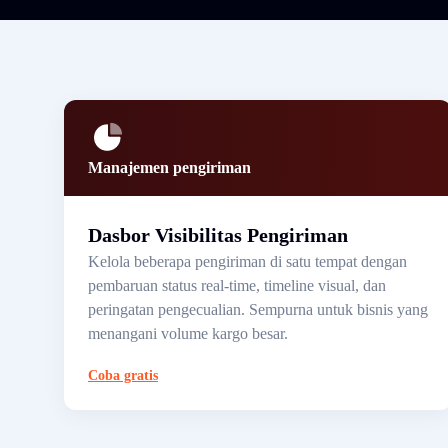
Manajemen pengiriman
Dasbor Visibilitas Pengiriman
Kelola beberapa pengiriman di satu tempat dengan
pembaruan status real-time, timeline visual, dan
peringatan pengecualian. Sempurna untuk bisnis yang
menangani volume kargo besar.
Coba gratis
--------------------------------------------------
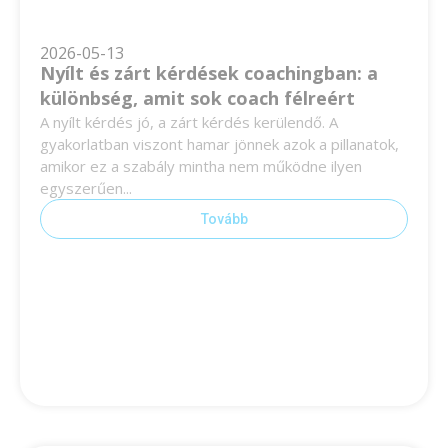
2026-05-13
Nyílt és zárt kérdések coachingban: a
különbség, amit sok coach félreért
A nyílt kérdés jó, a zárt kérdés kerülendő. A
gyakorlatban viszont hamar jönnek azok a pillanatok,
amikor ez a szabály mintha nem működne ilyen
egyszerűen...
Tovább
--------------------------------------------------
_YOUR GOAL_: Show all lines in the records above that hold "zárt".

_TASK RESULT_:
Nyílt és zárt kérdések coachingban: a
A nyílt kérdés jó, a zárt kérdés kerülendő. A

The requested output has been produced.